Actor Kevin Whately has found fame playing decent but slightly downtrodden working class Geordies: Neville Hope in Auf Wiedersehen, Pet and Morse’s sidekick, Lewis. His public persona, it turns out, certainly isn’t reflected in his illustrious family history. Not that Kevin realises this as he begins his research. “It’s pathetic how little I know,” he says, something that’s nagging at him now he’s a grandfather.
First, Kevin wants to learn more about is his maternal grandmother, Doris Phillips. She trained at the Royal College of Music and later performed with her brothers in a family music hall troupe that staged shows for charity, the Jesmond Jesters, but did she ever earn her living from her craft?
Yes, learns Kevin, when he meets Eric Cross, the conductor of the long-established Bach Choir. In the 1930s, Doris was a highly regarded soprano who sang in BBC radio broadcasts. She also performed at Newcastle City Hall, a venue that’s dear to Kevin from his days as a folk singer. “I really feel like I’m in contact with her through this,” says Kevin as he sits in the theatre’s auditorium.
Doris’s father, Frederick, was a dynamic entrepreneur. Starting with a single fish shop, Frederick capitalised on a boom in herring to build up a thriving business and left the equivalent of £2 million in today’s money in his will.

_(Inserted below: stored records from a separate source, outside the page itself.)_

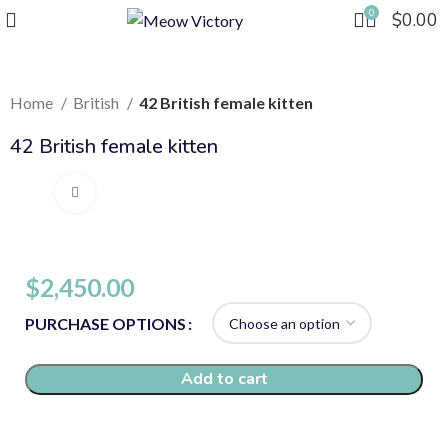
0
$
0.00
Home
British
42 British female kitten
42 British female kitten
Click to enlarge
$
2,450.00
PURCHASE OPTIONS
Add to cart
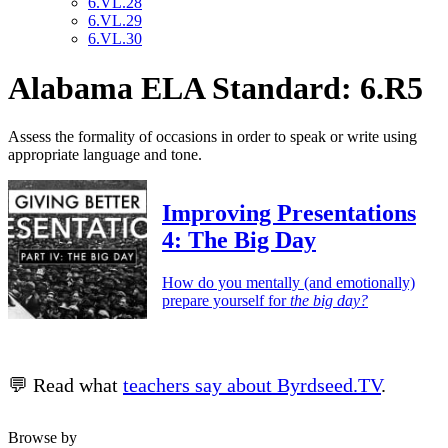
6.VL.28
6.VL.29
6.VL.30
Alabama ELA Standard: 6.R5
Assess the formality of occasions in order to speak or write using
appropriate language and tone.
Improving Presentations
4: The Big Day
How do you mentally (and emotionally)
prepare yourself for
the big day?
💬 Read what
teachers say about Byrdseed.TV
.
Browse by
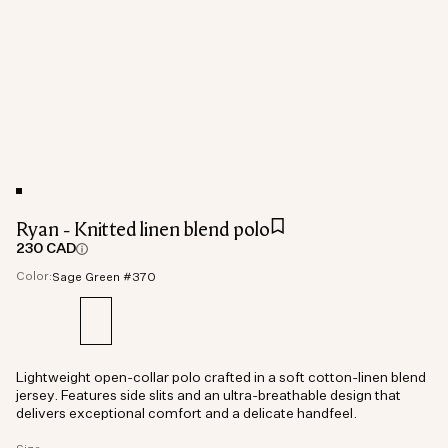
Ryan - Knitted linen blend polo
230 CAD
Color:
Sage Green #370
Lightweight open-collar polo crafted in a soft cotton-linen blend
jersey. Features side slits and an ultra-breathable design that
delivers exceptional comfort and a delicate handfeel.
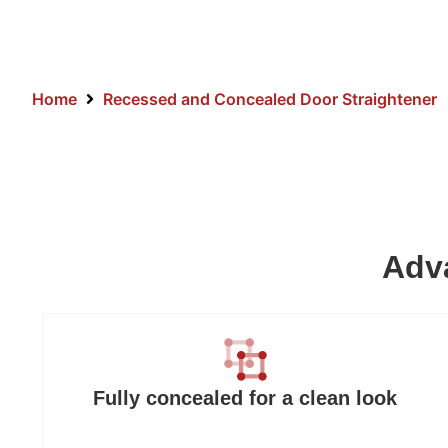
Home
Recessed and Concealed Door Straightener
Adva
Fully concealed for a clean look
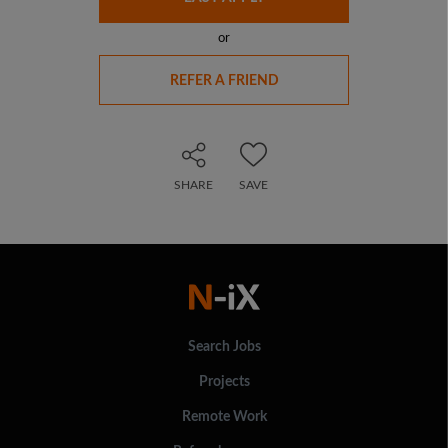
or
REFER A FRIEND
SHARE
SAVE
Search Jobs
Projects
Remote Work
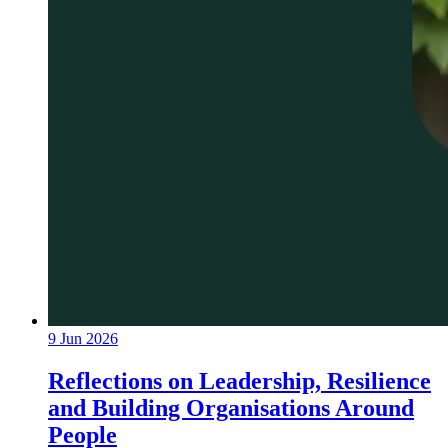
9 Jun 2026
Reflections on Leadership, Resilience
and Building Organisations Around
People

Turning to his father’s relatives, Kevin begins in a city he knows well, Oxford. It’s here that his great great grandfather, Archbishop Richard Whately, was a prominent academic in the early 19th century. Kevin’s brother, Frank, has a family tree compiled by Kevin’s father, naval commander Richard. It largely shows generations of clergymen, but one name stands out – who was Thomas Whately, a ‘turkey merchant’ and Archbishop Richard’s grandfather?
He was a considerable figure. At the Mercers’ Hall in the City of London, Kevin learns that Thomas didn’t deal in poultry but was apprenticed to the Levant Company, which traded in Turkey, Syria and Palestine. He did so well that, in the middle of the 18th century, he became a director of the Bank of England.
Thomas was married to Mary Thompson and it’s through her family that Kevin traces his family back even further. Mary was descended from Robert Thompson, one of four puritan brothers who rose to prominence during the Commonwealth in the 17th century, when England was briefly a republic.
The Thompsons made their money in the New World. Kevin’s direct ancestor, Robert Thompson, was the brother of Maurice, who in 1632 shared a monopoly on the lucrative tobacco trade from Virginia. To Kevin’s discomfort, he also learns the Thompsons were heavily involved in the slave trade.
When the Civil War broke out, Robert became a Major in the Army of the Eastern Association. His commanding officer was Oliver Cromwell and the families were close. After the war, Robert played a key role in building up the fleet as a Navy Commissioner. Samuel Pepys mentions Robert in his famous diary.
It’s the end of Kevin’s research. He’s both staggered to have found such famous ancestors and quietly relieved not to have inherited a stately home purchased with the proceeds of the slave trade. “It’s been really overwhelming,” he concludes. “It’s a very strange, surreal feeling knowing that you’re connected by blood to these people.”